Okay, but what the heck is it, and how does it work, you ask? A menstrual cup is quite literally a small, squishy, cone-shaped cup with a short stem on the bottom for removal. Actually, you could think of it as a chalice of sorts, except this little bowl is for blood, not wine. Like a tampon, the cup sits directly inside the vaginal walls, but instead uses suction to create a seal, keeping it in place and preventing leaks.
To change the cup, all you have to do is dump the blood out into the toilet or wash it out with a sink. If there’s not a sink closeby (like in a public restroom stall), use a bit of toilet paper to wipe it out. Et voila! It’s ready for you to use again. Be sure to give the cup a proper clean between cycles if you want to keep using it in the long run (boiling it with hot water is a great way).
Usually, menstrual cups come in at least two sizes, with a slightly smaller one recommended for those who’ve never given birth, and a somewhat larger one for those who have. Some newer brands also offer cups in several sizes, including for different types of cervical positions (yay, inclusion!).
It’s durable. Some companies suggest replacing your menstrual cup every one or two years, but as long as you take good care of yours, it can last even longer, even up to a decade.
You can’t feel it. Unless you inserted the cup incorrectly, you shouldn’t be able to feel the cup at all.
It rarely leaks. So long as you empty the cup as its guidelines suggest, you can look forward to a full workday free of leaks.
You can wear it for up to 12 hours. Yep, you heard right. Just think, in 12 hours, you would already have thrown away two tampons or pads!
You’re doing your part for the environment. Seriously, consider just how many pads and tampons you go through a year. Imagine never having to throw used menstrual products in the trash again!
It’s perfect for the pool. Swimming with a menstrual cup is, simply put, amazing. Thanks to the light suction, there’s very little chance anything will leak into the water. Sorry sharks, you’ll have to work a little harder to find this gal!
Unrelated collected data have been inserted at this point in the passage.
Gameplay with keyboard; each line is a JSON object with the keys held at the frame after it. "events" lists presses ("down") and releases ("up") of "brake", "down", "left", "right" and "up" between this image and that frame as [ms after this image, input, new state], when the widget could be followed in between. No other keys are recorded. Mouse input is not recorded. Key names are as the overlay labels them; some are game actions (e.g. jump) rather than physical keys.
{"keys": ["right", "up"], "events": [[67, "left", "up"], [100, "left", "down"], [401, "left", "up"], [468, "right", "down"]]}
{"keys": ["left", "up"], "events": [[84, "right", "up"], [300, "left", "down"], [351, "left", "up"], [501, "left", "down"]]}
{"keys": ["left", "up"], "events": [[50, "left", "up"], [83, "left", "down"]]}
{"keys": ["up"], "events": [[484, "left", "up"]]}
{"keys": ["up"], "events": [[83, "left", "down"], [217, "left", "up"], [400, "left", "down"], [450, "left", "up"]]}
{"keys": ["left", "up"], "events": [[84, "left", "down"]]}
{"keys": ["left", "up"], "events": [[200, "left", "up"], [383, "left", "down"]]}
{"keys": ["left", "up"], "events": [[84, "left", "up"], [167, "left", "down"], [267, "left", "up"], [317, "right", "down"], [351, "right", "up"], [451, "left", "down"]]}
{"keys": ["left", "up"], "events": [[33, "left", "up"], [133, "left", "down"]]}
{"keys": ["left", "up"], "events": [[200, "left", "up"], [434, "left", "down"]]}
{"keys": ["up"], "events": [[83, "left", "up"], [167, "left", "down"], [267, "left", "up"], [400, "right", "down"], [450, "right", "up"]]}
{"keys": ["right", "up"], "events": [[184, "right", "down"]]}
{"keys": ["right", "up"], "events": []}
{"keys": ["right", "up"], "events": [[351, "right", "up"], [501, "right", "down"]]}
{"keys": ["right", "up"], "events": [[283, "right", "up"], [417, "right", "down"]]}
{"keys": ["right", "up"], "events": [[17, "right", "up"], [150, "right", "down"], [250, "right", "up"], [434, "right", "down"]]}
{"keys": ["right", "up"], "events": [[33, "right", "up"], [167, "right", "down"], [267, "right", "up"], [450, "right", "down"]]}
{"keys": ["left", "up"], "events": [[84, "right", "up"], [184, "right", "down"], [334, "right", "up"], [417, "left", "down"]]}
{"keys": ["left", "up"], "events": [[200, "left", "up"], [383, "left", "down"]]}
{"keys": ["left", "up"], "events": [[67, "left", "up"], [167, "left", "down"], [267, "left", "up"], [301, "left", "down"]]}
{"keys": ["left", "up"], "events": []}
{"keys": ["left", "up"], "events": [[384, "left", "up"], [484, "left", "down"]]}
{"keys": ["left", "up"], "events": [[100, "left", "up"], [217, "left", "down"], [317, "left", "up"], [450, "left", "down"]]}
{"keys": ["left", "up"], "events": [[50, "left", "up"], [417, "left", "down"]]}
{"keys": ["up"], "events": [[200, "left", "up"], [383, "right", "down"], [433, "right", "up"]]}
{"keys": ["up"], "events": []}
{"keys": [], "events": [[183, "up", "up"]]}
Craving sweets while on your period? We outline why that is in our article about food cravings during that time of the month.
There’s a little bit of a learning curve to get used to putting the cup in, but once you figure it out, it’s smooth sailing from then on.
The initial purchase may be pricey. On average, cups cost between 20 and 40 dollars. However, simple math shows that with the cup, you’ll save so much more money in the long run—just think about how often you buy a new package of tampons or pads in a year.
It can feel a little messy at first. For those who’d rather not touch anything down there, the diva cup can feel really, well, hands-on. But hey, getting in touch with your body is never a bad thing!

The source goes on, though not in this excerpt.